Wednesday, November 2, 2011

Hadoop NextGen


Hadoop NextGen, the next major revision to the Hadoop MapReduce framework, addresses several issues with Hadoop’s scalability and design. Above all, the current version of Hadoop doesn’t scale past 4,000 nodes and the current architectural design makes it difficult to fix this and other problems without a fundamental overhaul of the code base.

Hadoop NextGen divides the responsibilities currently handled by the job tracker into two separate components. The Resource Manager globally assigns compute resources to applications, while the per-application Application Master manages scheduling and coordination (an application is either a single MapReduce job, or a DAG of MR jobs).

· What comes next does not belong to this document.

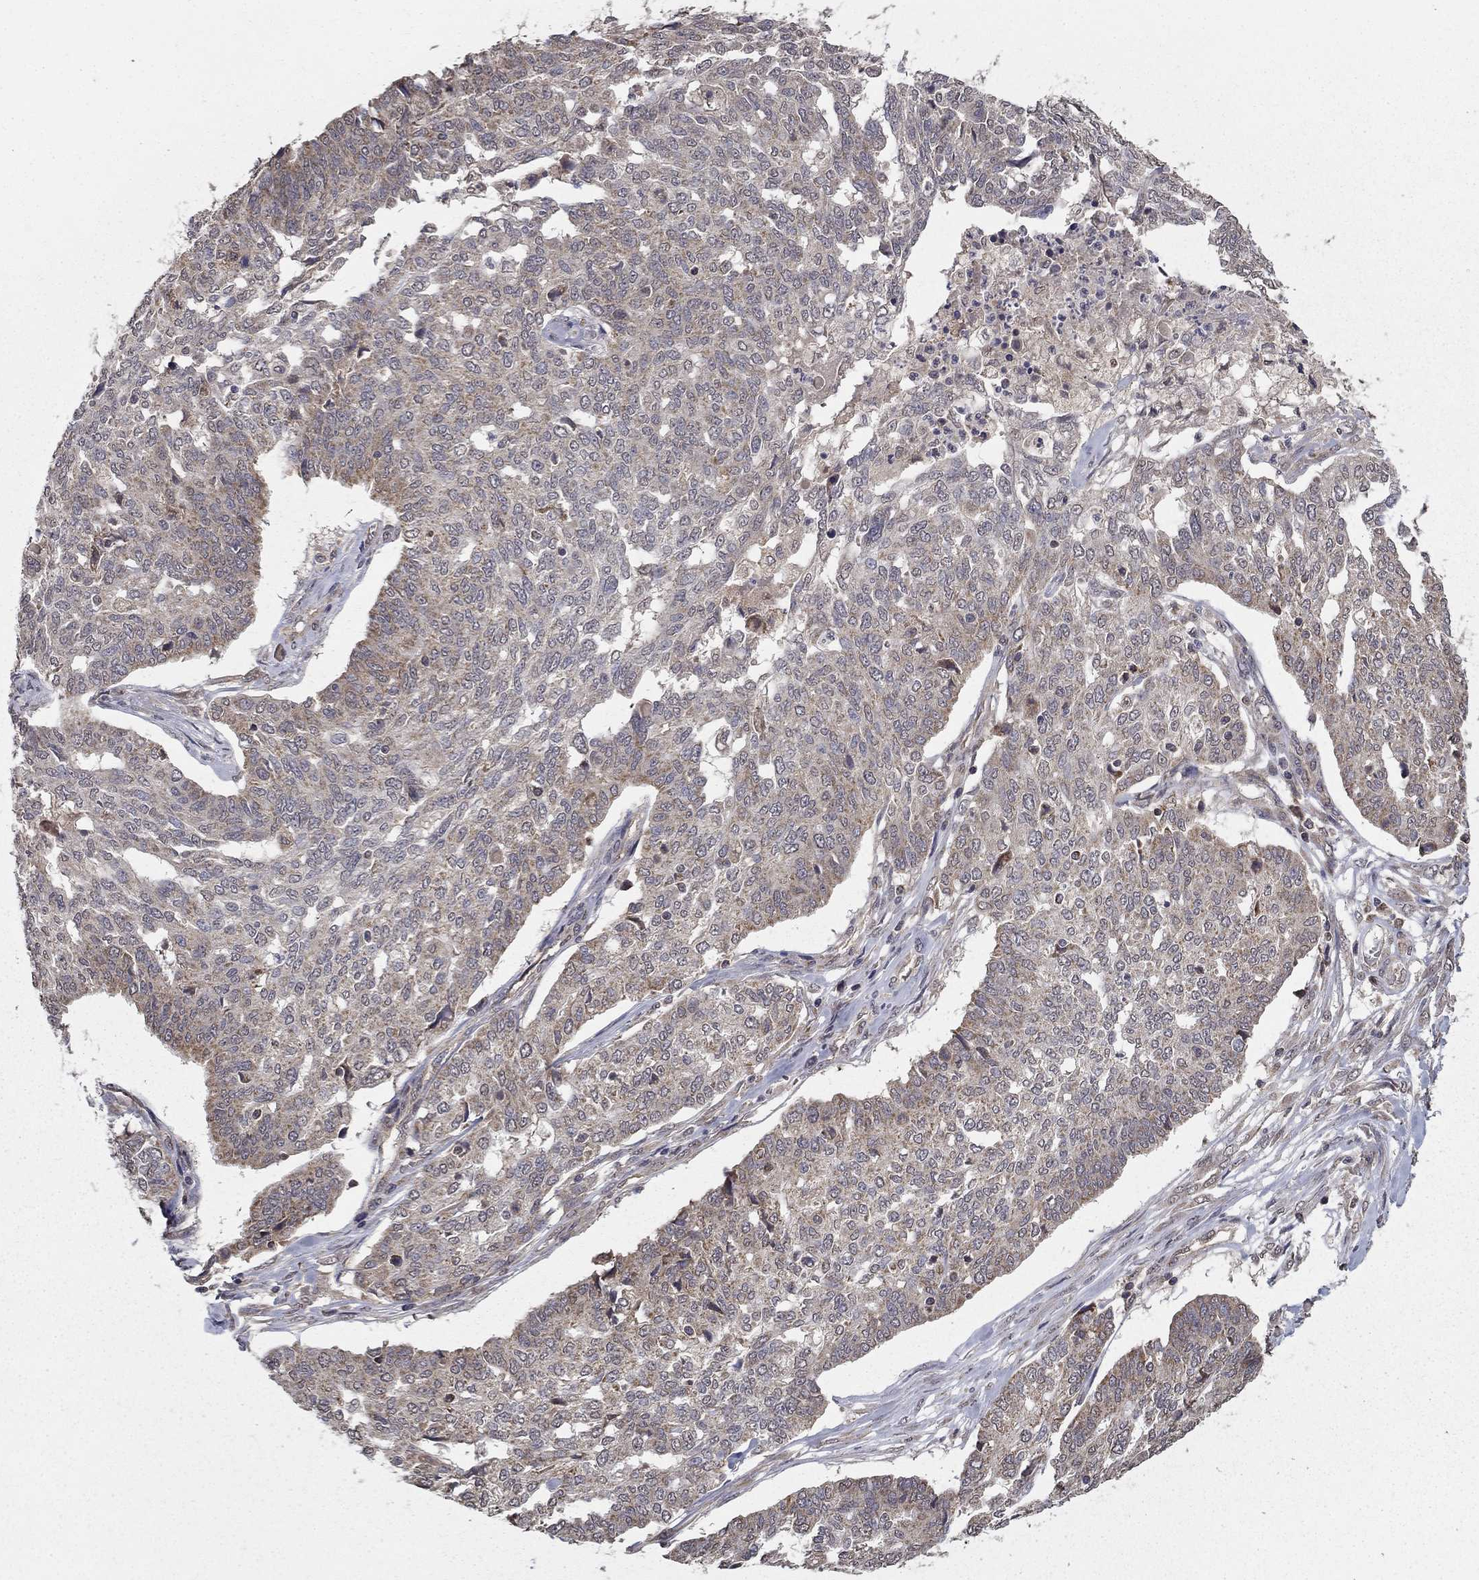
{"staining": {"intensity": "weak", "quantity": "<25%", "location": "cytoplasmic/membranous"}, "tissue": "ovarian cancer", "cell_type": "Tumor cells", "image_type": "cancer", "snomed": [{"axis": "morphology", "description": "Cystadenocarcinoma, serous, NOS"}, {"axis": "topography", "description": "Ovary"}], "caption": "The immunohistochemistry micrograph has no significant staining in tumor cells of ovarian serous cystadenocarcinoma tissue.", "gene": "SLC2A13", "patient": {"sex": "female", "age": 67}}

Reading this blog post after Mesos, it seems like Nextgen takes an approach that is quite similar to Mesos, though at a different level of abstraction. The ResourceManager acts much like Mesos’ scheduler, coordinating the global assignment of compute resources to applications (though without Mesos’ resource offer model). At the same time, Nextgen is at a lower level of abstraction – in principle, it could itself run on Mesos, sharing resources with, say, Spark, MPI, and other frameworks. That said, while Mesos could enable multiple Hadoop instances to run over the same cluster, this would not fix the scalability issues inherent in the current version, since Hadoop would still not be able to scale over 4000 nodes for a given job. Thus, Nextgen still fills a need that Mesos alone (or another resource scheduler) could not necessarily satisfy.

As far as tradeoffs go, certain parts of the Nextgen framework are still centralized (e.g. the resource manager), so this could become a bottleneck for performance in the future. Despite this, Nextgen appears very promising and makes many significant performance and scalability improvements on the ever-popular Hadoop framework, which should guarantee continuing popularity for Hadoop (that is, if everyone doesn’t switch to Spark first!).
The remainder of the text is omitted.